> **EXERCISE INPUT**
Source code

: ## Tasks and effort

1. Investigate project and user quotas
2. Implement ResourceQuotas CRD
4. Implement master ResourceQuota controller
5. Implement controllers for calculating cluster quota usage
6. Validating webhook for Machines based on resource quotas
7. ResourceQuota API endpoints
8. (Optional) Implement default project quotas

> **BRIEF**
An exact restatement of all the entries above is needed.

> **RESULT BELOW**
Source code

: ## Tasks and effort

1. Investigate project and user quotas
2. Implement ResourceQuotas CRD
4. Implement master ResourceQuota controller
5. Implement controllers for calculating cluster quota usage
6. Validating webhook for Machines based on resource quotas
7. ResourceQuota API endpoints
8. (Optional) Implement default project quotas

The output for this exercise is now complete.